::: GIVEN DATA

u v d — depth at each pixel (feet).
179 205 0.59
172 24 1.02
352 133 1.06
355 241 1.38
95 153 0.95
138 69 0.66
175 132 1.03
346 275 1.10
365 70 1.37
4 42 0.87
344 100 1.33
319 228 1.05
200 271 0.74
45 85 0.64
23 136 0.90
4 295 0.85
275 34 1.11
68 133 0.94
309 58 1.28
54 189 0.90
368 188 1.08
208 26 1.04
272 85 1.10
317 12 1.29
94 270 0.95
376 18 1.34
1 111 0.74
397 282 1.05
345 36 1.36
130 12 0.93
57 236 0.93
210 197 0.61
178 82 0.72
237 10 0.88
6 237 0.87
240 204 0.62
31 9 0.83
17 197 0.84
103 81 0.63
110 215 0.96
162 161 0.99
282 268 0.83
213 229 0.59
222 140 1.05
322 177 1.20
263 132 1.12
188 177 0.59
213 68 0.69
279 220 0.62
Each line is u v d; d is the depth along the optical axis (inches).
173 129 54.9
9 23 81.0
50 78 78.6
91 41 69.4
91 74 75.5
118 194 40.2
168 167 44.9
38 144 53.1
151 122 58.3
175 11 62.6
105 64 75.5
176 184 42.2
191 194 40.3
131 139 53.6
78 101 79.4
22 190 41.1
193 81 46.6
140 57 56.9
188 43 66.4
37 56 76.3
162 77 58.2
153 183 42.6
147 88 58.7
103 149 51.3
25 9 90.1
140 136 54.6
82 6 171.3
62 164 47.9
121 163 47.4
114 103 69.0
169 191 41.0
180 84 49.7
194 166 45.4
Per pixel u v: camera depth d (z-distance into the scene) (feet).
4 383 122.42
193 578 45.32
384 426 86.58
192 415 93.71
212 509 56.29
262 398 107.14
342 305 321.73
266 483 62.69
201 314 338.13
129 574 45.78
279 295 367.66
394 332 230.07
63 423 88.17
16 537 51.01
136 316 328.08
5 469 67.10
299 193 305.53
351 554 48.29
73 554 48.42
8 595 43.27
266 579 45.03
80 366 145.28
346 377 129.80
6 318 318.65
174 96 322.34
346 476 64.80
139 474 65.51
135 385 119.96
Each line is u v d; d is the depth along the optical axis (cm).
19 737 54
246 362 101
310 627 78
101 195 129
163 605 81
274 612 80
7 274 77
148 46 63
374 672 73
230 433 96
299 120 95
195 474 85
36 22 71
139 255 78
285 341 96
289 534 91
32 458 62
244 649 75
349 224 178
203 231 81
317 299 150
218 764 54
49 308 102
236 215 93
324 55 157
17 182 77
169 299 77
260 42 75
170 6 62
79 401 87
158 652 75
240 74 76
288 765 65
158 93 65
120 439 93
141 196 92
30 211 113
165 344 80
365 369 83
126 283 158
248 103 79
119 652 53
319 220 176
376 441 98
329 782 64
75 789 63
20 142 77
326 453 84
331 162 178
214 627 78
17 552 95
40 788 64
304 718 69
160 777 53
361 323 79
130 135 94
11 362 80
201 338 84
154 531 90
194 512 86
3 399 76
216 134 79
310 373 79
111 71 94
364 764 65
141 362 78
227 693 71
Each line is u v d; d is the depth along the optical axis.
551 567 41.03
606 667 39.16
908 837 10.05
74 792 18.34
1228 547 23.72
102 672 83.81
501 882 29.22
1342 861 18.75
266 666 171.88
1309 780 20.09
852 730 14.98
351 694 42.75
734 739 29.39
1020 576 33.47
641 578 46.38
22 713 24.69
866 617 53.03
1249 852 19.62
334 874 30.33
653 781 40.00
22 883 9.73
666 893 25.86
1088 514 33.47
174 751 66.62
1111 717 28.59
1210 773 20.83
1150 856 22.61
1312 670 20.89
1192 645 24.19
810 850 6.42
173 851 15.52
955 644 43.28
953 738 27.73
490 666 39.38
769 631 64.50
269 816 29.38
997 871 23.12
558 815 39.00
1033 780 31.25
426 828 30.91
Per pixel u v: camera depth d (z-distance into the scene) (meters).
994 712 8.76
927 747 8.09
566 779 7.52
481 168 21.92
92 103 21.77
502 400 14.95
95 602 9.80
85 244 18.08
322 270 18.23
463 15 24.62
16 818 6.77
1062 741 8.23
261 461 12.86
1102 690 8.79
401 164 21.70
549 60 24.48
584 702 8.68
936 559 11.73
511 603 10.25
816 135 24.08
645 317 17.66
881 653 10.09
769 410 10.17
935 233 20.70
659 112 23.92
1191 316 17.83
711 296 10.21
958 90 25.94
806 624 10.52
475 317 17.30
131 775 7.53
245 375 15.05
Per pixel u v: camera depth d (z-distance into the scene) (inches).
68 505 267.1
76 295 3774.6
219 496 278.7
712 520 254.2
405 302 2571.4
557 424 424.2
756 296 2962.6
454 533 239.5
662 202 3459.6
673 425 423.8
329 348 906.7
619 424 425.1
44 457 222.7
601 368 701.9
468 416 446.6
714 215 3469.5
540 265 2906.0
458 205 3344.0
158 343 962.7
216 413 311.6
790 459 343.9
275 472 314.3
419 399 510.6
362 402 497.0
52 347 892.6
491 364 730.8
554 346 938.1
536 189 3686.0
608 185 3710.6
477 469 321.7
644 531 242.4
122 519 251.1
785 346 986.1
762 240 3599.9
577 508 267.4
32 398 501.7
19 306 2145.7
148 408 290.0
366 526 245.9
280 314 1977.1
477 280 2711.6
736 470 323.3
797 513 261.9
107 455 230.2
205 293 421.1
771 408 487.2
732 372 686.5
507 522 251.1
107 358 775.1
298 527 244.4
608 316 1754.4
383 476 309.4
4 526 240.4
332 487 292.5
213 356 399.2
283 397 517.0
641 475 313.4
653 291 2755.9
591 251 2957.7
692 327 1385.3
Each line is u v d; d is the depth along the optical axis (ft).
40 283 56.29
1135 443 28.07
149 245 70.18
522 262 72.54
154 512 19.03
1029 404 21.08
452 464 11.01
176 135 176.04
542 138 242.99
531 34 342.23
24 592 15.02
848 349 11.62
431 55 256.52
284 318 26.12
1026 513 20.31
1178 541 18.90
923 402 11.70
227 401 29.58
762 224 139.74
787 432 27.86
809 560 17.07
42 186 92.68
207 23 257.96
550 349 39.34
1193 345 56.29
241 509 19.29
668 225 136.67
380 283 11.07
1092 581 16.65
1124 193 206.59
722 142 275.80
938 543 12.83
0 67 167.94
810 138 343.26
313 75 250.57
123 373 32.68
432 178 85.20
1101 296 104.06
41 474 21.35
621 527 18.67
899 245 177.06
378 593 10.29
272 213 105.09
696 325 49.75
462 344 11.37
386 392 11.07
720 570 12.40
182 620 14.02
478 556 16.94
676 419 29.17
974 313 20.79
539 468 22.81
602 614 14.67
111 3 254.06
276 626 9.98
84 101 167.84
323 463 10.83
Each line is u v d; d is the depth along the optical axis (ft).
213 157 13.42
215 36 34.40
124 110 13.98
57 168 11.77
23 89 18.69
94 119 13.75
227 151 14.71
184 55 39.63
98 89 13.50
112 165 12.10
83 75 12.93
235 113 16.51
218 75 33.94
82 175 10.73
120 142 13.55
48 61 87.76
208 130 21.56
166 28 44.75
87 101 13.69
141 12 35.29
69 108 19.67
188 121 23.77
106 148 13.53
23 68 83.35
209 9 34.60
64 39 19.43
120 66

::::::

**WHAT IS EXPECTED**
If a line in the records above contains the string "distance", copy that line out.

**SOLUTION**
Per pixel u v: camera depth d (z-distance into the scene) (feet).
Per pixel u v: camera depth d (z-distance into the scene) (meters).
Per pixel u v: camera depth d (z-distance into the scene) (inches).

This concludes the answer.